### Your instructions
The copy has to match the data exactly and leave out every picture.

### Dataset entries
────
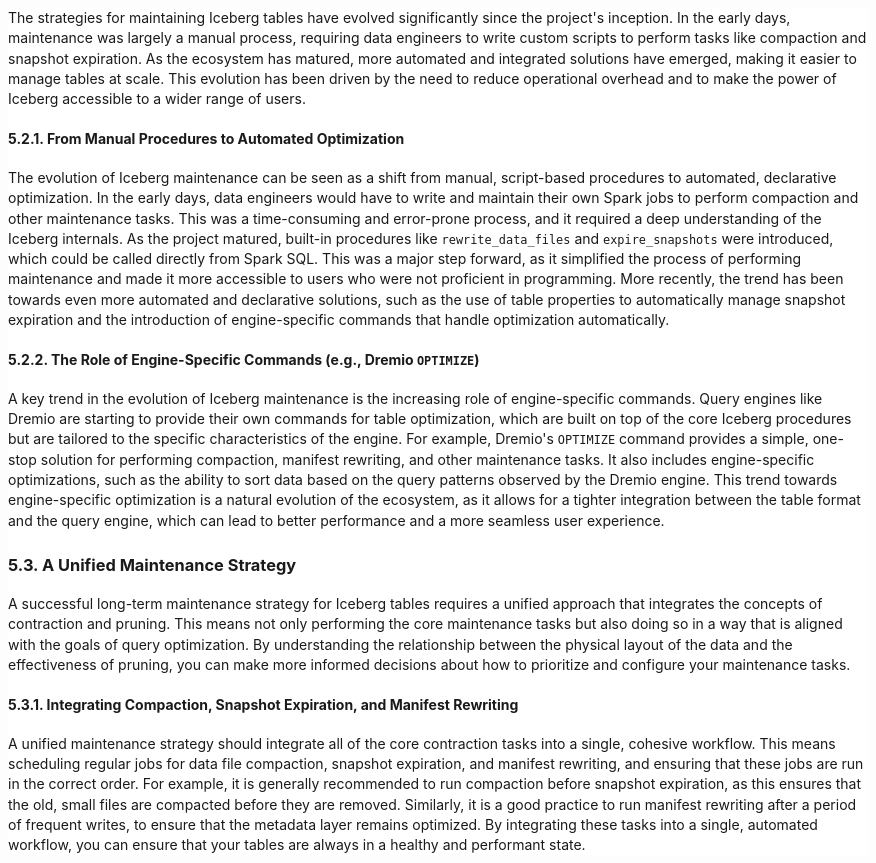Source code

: The strategies for maintaining Iceberg tables have evolved significantly since the project's inception. In the early days, maintenance was largely a manual process, requiring data engineers to write custom scripts to perform tasks like compaction and snapshot expiration. As the ecosystem has matured, more automated and integrated solutions have emerged, making it easier to manage tables at scale. This evolution has been driven by the need to reduce operational overhead and to make the power of Iceberg accessible to a wider range of users.

#### 5.2.1. From Manual Procedures to Automated Optimization

The evolution of Iceberg maintenance can be seen as a shift from manual, script-based procedures to automated, declarative optimization. In the early days, data engineers would have to write and maintain their own Spark jobs to perform compaction and other maintenance tasks. This was a time-consuming and error-prone process, and it required a deep understanding of the Iceberg internals. As the project matured, built-in procedures like `rewrite_data_files` and `expire_snapshots` were introduced, which could be called directly from Spark SQL. This was a major step forward, as it simplified the process of performing maintenance and made it more accessible to users who were not proficient in programming. More recently, the trend has been towards even more automated and declarative solutions, such as the use of table properties to automatically manage snapshot expiration and the introduction of engine-specific commands that handle optimization automatically.

#### 5.2.2. The Role of Engine-Specific Commands (e.g., Dremio `OPTIMIZE`)

A key trend in the evolution of Iceberg maintenance is the increasing role of engine-specific commands. Query engines like Dremio are starting to provide their own commands for table optimization, which are built on top of the core Iceberg procedures but are tailored to the specific characteristics of the engine. For example, Dremio's `OPTIMIZE` command provides a simple, one-stop solution for performing compaction, manifest rewriting, and other maintenance tasks. It also includes engine-specific optimizations, such as the ability to sort data based on the query patterns observed by the Dremio engine. This trend towards engine-specific optimization is a natural evolution of the ecosystem, as it allows for a tighter integration between the table format and the query engine, which can lead to better performance and a more seamless user experience.

### 5.3. A Unified Maintenance Strategy

A successful long-term maintenance strategy for Iceberg tables requires a unified approach that integrates the concepts of contraction and pruning. This means not only performing the core maintenance tasks but also doing so in a way that is aligned with the goals of query optimization. By understanding the relationship between the physical layout of the data and the effectiveness of pruning, you can make more informed decisions about how to prioritize and configure your maintenance tasks.

#### 5.3.1. Integrating Compaction, Snapshot Expiration, and Manifest Rewriting

A unified maintenance strategy should integrate all of the core contraction tasks into a single, cohesive workflow. This means scheduling regular jobs for data file compaction, snapshot expiration, and manifest rewriting, and ensuring that these jobs are run in the correct order. For example, it is generally recommended to run compaction before snapshot expiration, as this ensures that the old, small files are compacted before they are removed. Similarly, it is a good practice to run manifest rewriting after a period of frequent writes, to ensure that the metadata layer remains optimized. By integrating these tasks into a single, automated workflow, you can ensure that your tables are always in a healthy and performant state.
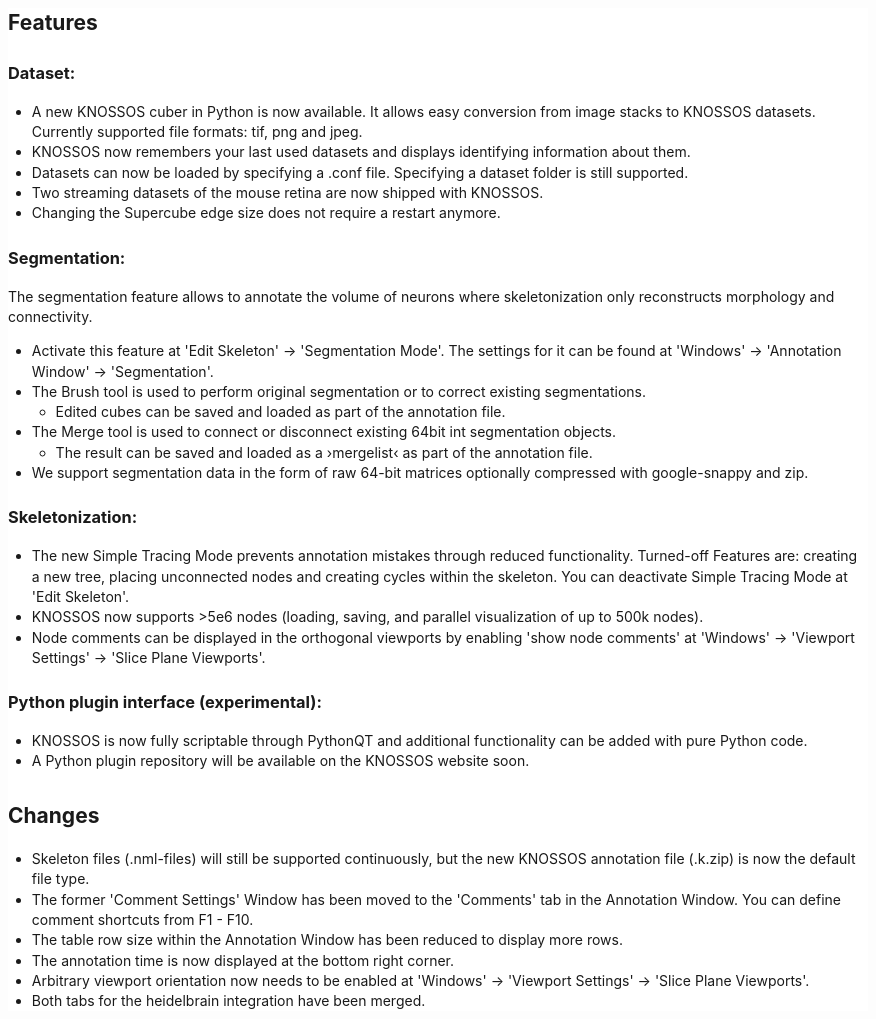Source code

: ## Features

### Dataset:
- A new KNOSSOS cuber in Python is now available. It allows easy conversion from image stacks to KNOSSOS datasets. Currently supported file formats: tif, png and jpeg.
- KNOSSOS now remembers your last used datasets and displays identifying information about them.
- Datasets can now be loaded by specifying a .conf file. Specifying a dataset folder is still supported.
- Two streaming datasets of the mouse retina are now shipped with KNOSSOS.
- Changing the Supercube edge size does not require a restart anymore.

### Segmentation:

The segmentation feature allows to annotate the volume of neurons where skeletonization only reconstructs morphology and connectivity.
- Activate this feature at 'Edit Skeleton' -> 'Segmentation Mode'. The settings for it can be found at 'Windows' -> 'Annotation Window' -> 'Segmentation'.
- The Brush tool is used to perform original segmentation or to correct existing segmentations.
    - Edited cubes can be saved and loaded as part of the annotation file. 
- The Merge tool is used to connect or disconnect existing 64bit int segmentation objects. 
    - The result can be saved and loaded as a ›mergelist‹ as part of the annotation file. 
- We support segmentation data in the form of raw 64-bit matrices optionally compressed with google-snappy and zip.

### Skeletonization:

- The new Simple Tracing Mode prevents annotation mistakes through reduced functionality.
  Turned-off Features are: creating a new tree, placing unconnected nodes and creating cycles within the skeleton.
  You can deactivate Simple Tracing Mode at 'Edit Skeleton'.
- KNOSSOS now supports >5e6 nodes (loading, saving, and parallel visualization of up to 500k nodes).
- Node comments can be displayed in the orthogonal viewports by enabling 'show node comments' at 'Windows' -> 'Viewport Settings' -> 'Slice Plane Viewports'.

### Python plugin interface (experimental):

- KNOSSOS is now fully scriptable through PythonQT and additional functionality can be added with pure Python code.
- A Python plugin repository will be available on the KNOSSOS website soon.

## Changes

- Skeleton files (.nml-files) will still be supported continuously, but the new KNOSSOS annotation file (.k.zip) is now the default file type.
- The former 'Comment Settings' Window has been moved to the 'Comments' tab in the Annotation Window. You can define comment shortcuts from F1 - F10.
- The table row size within the Annotation Window has been reduced to display more rows.
- The annotation time is now displayed at the bottom right corner.
- Arbitrary viewport orientation now needs to be enabled at 'Windows' -> 'Viewport Settings' -> 'Slice Plane Viewports'.
- Both tabs for the heidelbrain integration have been merged.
────
### Response box
Source code

: The strategies for maintaining Iceberg tables have evolved significantly since the project's inception. In the early days, maintenance was largely a manual process, requiring data engineers to write custom scripts to perform tasks like compaction and snapshot expiration. As the ecosystem has matured, more automated and integrated solutions have emerged, making it easier to manage tables at scale. This evolution has been driven by the need to reduce operational overhead and to make the power of Iceberg accessible to a wider range of users.

#### 5.2.1. From Manual Procedures to Automated Optimization

The evolution of Iceberg maintenance can be seen as a shift from manual, script-based procedures to automated, declarative optimization. In the early days, data engineers would have to write and maintain their own Spark jobs to perform compaction and other maintenance tasks. This was a time-consuming and error-prone process, and it required a deep understanding of the Iceberg internals. As the project matured, built-in procedures like `rewrite_data_files` and `expire_snapshots` were introduced, which could be called directly from Spark SQL. This was a major step forward, as it simplified the process of performing maintenance and made it more accessible to users who were not proficient in programming. More recently, the trend has been towards even more automated and declarative solutions, such as the use of table properties to automatically manage snapshot expiration and the introduction of engine-specific commands that handle optimization automatically.

#### 5.2.2. The Role of Engine-Specific Commands (e.g., Dremio `OPTIMIZE`)

A key trend in the evolution of Iceberg maintenance is the increasing role of engine-specific commands. Query engines like Dremio are starting to provide their own commands for table optimization, which are built on top of the core Iceberg procedures but are tailored to the specific characteristics of the engine. For example, Dremio's `OPTIMIZE` command provides a simple, one-stop solution for performing compaction, manifest rewriting, and other maintenance tasks. It also includes engine-specific optimizations, such as the ability to sort data based on the query patterns observed by the Dremio engine. This trend towards engine-specific optimization is a natural evolution of the ecosystem, as it allows for a tighter integration between the table format and the query engine, which can lead to better performance and a more seamless user experience.

### 5.3. A Unified Maintenance Strategy

A successful long-term maintenance strategy for Iceberg tables requires a unified approach that integrates the concepts of contraction and pruning. This means not only performing the core maintenance tasks but also doing so in a way that is aligned with the goals of query optimization. By understanding the relationship between the physical layout of the data and the effectiveness of pruning, you can make more informed decisions about how to prioritize and configure your maintenance tasks.

#### 5.3.1. Integrating Compaction, Snapshot Expiration, and Manifest Rewriting

A unified maintenance strategy should integrate all of the core contraction tasks into a single, cohesive workflow. This means scheduling regular jobs for data file compaction, snapshot expiration, and manifest rewriting, and ensuring that these jobs are run in the correct order. For example, it is generally recommended to run compaction before snapshot expiration, as this ensures that the old, small files are compacted before they are removed. Similarly, it is a good practice to run manifest rewriting after a period of frequent writes, to ensure that the metadata layer remains optimized. By integrating these tasks into a single, automated workflow, you can ensure that your tables are always in a healthy and performant state.
Source code

: ## Features

### Dataset:
- A new KNOSSOS cuber in Python is now available. It allows easy conversion from image stacks to KNOSSOS datasets. Currently supported file formats: tif, png and jpeg.
- KNOSSOS now remembers your last used datasets and displays identifying information about them.
- Datasets can now be loaded by specifying a .conf file. Specifying a dataset folder is still supported.
- Two streaming datasets of the mouse retina are now shipped with KNOSSOS.
- Changing the Supercube edge size does not require a restart anymore.

### Segmentation:

The segmentation feature allows to annotate the volume of neurons where skeletonization only reconstructs morphology and connectivity.
- Activate this feature at 'Edit Skeleton' -> 'Segmentation Mode'. The settings for it can be found at 'Windows' -> 'Annotation Window' -> 'Segmentation'.
- The Brush tool is used to perform original segmentation or to correct existing segmentations.
    - Edited cubes can be saved and loaded as part of the annotation file. 
- The Merge tool is used to connect or disconnect existing 64bit int segmentation objects. 
    - The result can be saved and loaded as a ›mergelist‹ as part of the annotation file. 
- We support segmentation data in the form of raw 64-bit matrices optionally compressed with google-snappy and zip.

### Skeletonization:

- The new Simple Tracing Mode prevents annotation mistakes through reduced functionality.
  Turned-off Features are: creating a new tree, placing unconnected nodes and creating cycles within the skeleton.
  You can deactivate Simple Tracing Mode at 'Edit Skeleton'.
- KNOSSOS now supports >5e6 nodes (loading, saving, and parallel visualization of up to 500k nodes).
- Node comments can be displayed in the orthogonal viewports by enabling 'show node comments' at 'Windows' -> 'Viewport Settings' -> 'Slice Plane Viewports'.

### Python plugin interface (experimental):

- KNOSSOS is now fully scriptable through PythonQT and additional functionality can be added with pure Python code.
- A Python plugin repository will be available on the KNOSSOS website soon.

## Changes

- Skeleton files (.nml-files) will still be supported continuously, but the new KNOSSOS annotation file (.k.zip) is now the default file type.
- The former 'Comment Settings' Window has been moved to the 'Comments' tab in the Annotation Window. You can define comment shortcuts from F1 - F10.
- The table row size within the Annotation Window has been reduced to display more rows.
- The annotation time is now displayed at the bottom right corner.
- Arbitrary viewport orientation now needs to be enabled at 'Windows' -> 'Viewport Settings' -> 'Slice Plane Viewports'.
- Both tabs for the heidelbrain integration have been merged.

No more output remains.